I am not, in the normal course of things, a “shoe-leather journalist.” Nothing against covering a story on the ground, mind you, but I’ve been there and done that (starting more than 30 years ago), and while political commentary may not pay as well or garner as much respect as on-the-scene, five-point-lede, just-the-facts-ma’am reportage, it puts less wear and tear on the ol’ carcass.
Nonetheless, I’m loath to comment on a mass movement without actually getting out to take its temperature, live and in 3D. So I schlepped said carcass, complete with Guy Fawkes mask and “Smash the State/No War But Class War” sign down to Kiener Plaza to have a look at Occupy St. Louis on Friday evening.
First descriptive pass: A few hundred people — a full order of magnitude fewer than I saw in the same place two years ago at the early Tea Party rallies — with an ideological center of gravity somewhere in the neighborhood of “mild reform Democrat.”
Not to sneer at conventional liberals (I really believe that they really believe, bless their hearts), or to minimize the movement’s diversity. There were all kinds of people assembled at Kiener, ranging out to Ron Paul “End the Fed” types and even real anarchists.
But, while everyone I met seems sincere in their desire for Change [TM], and everyone seems to really, really want to see America coming together in a mass movement for that Change [TM], the most coherent versions of the Occupy movement’s goals are minor tweaks at best, and at worst more of the same old wrong-headed stuff with a thin coat of populist whitewash: Reinstate the Glass-Steagall Act. Overturn the Supreme Court’s ruling in Citizens United. Generic “get the corporations under control” fluff.
I heard one guy say “you know something big is up when you see librarians marching” (I saw no visible organized librarian presence, but what the hey …)
Maybe he’s right, but I think it’s at least as likely that you know something is safely under control and already buttoning down into just another co-opted partisan astroturf noise machine when you see librarians marching and detect not so much as a whiff of tear gas.
If you’ve ever been to an effective demonstration, you know the feeling. It may not be full-blown revolutionary consciousness, but there’s something crackling in the air, a current flowing through the crowd and throwing nearly visible sparks into the atmosphere.
When the crowd chants “What do we want? [Insert goal here] When do we want it? Now!” you know that they will walk in front of the tanks, if the tanks come. When the crowd takes an intersection and the police order it cleared, the crowd faces the police line and silently, collectively says “come and clear it … if you’ve got the stones.”

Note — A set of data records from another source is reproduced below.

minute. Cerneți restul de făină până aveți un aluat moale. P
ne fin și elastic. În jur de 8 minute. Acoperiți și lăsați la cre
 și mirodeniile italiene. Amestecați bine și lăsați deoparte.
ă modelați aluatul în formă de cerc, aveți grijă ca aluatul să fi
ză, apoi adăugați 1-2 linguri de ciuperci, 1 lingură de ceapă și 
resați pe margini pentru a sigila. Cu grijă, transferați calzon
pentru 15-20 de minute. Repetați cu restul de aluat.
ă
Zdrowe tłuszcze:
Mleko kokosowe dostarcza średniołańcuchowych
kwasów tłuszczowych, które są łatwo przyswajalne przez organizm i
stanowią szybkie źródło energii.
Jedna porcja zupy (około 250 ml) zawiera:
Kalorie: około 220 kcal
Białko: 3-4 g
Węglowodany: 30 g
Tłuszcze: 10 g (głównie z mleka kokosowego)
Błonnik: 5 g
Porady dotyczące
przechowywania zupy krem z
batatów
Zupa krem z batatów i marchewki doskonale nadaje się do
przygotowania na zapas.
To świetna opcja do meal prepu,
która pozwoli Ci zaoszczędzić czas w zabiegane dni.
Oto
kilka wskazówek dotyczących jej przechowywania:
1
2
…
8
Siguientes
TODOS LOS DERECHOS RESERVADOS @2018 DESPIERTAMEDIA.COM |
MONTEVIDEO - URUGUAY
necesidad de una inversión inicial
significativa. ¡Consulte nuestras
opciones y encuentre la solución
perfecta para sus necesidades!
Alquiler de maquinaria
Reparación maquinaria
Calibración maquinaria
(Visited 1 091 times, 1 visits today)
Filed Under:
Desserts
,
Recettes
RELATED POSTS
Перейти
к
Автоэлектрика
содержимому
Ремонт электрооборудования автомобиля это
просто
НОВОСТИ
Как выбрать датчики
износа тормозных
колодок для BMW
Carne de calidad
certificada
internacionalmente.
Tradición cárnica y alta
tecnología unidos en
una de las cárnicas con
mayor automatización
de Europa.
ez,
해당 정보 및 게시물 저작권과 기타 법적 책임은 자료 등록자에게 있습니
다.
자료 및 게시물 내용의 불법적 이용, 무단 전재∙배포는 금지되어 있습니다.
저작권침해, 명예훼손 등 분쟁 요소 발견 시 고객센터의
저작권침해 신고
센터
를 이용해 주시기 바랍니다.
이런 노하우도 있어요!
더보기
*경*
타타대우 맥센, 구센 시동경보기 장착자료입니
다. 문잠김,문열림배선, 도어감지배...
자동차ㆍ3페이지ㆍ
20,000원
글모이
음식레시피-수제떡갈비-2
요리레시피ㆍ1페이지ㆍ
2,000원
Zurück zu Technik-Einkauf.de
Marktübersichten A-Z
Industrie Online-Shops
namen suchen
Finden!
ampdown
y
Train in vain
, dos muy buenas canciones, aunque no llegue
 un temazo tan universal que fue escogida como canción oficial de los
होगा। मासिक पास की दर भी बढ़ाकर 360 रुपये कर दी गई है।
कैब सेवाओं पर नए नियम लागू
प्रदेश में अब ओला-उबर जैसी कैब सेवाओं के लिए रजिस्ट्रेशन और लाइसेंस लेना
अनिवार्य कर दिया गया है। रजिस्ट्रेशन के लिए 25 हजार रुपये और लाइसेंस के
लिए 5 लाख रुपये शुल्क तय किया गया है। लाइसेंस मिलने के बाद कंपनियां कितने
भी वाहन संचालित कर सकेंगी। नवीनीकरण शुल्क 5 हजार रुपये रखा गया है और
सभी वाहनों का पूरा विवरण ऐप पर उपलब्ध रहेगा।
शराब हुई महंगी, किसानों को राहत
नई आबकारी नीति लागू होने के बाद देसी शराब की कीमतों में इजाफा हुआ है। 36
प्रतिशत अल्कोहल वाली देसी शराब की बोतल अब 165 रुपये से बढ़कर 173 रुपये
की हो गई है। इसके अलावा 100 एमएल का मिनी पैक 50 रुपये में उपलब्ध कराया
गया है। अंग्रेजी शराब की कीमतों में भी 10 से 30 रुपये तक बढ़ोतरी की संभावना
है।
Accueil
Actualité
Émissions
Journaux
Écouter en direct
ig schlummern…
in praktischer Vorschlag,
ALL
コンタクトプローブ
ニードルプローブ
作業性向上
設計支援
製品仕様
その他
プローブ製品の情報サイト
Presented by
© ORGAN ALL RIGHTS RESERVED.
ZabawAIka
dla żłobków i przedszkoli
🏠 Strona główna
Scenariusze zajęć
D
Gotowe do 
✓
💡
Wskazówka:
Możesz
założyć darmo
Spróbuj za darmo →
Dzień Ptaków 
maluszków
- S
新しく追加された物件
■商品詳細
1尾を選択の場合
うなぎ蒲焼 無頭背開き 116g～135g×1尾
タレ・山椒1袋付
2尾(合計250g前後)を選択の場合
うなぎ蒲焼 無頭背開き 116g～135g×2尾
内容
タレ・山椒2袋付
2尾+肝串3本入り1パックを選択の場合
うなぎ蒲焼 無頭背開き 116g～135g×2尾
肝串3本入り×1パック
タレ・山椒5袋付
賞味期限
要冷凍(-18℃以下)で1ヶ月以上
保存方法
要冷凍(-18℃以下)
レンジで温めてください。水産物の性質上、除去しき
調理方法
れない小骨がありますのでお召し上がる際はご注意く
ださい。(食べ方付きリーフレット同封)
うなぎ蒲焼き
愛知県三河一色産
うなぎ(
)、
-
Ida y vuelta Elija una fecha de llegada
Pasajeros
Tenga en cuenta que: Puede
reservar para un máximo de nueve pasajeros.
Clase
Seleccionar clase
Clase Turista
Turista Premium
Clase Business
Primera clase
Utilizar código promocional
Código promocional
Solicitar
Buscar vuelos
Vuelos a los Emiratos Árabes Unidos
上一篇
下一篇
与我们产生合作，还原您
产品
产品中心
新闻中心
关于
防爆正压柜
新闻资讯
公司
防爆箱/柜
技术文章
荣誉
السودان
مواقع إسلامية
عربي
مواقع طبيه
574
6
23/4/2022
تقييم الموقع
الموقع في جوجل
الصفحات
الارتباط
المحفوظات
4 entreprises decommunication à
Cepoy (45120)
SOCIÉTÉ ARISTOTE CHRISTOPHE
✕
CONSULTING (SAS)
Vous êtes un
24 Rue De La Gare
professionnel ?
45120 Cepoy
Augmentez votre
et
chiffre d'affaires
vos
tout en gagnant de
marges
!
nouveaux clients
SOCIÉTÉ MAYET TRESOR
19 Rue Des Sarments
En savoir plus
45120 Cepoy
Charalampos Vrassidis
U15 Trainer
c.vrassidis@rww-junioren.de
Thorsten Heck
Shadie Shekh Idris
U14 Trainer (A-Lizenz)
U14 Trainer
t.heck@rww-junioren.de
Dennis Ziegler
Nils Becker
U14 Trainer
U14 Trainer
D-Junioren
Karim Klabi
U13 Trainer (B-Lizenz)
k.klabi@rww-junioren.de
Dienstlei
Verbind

Usually that high-voltage unity burns itself out when the tanks don’t come or the police line doesn’t charge, or when it does go down and metal trumps meat. But it was there, and everyone knows it was there, and maybe next time …
Maybe the Occupy movement has that kind of mojo going for it elsewhere, but I just didn’t feel it in St. Louis. And I have to think that the problem is the goals. We’re way beyond the point where a little tinkering will resolve anything, or sustain the energy necessary for resolving anything.
People: The President of the United States has now openly exercised the power to murder at will, without charge, without process, without trial, on the word of a secret death panel which declines to reveal its criteria or even its composition. In front of our very eyes, he’s become Peter Boyle’s Nixon character in Where the Buffalo Roam: “I’m the President of the United States, and I can do anything I want.” And virtually every American politician of note has endorsed that transfiguration!
The political class has always been at war with the productive class, but here in America that war has now been openly declared and then some … and make no mistake, the corporations are our enemy’s quartermasters. Adding a few lines to the list of the Securities and Exchange Commission’s powers isn’t just not enough, it’s a terrible joke at an unfunny moment.
Any goal short of “perish the state” (and with it its symbiotes, the corporations) is, at this point, a suicide wish.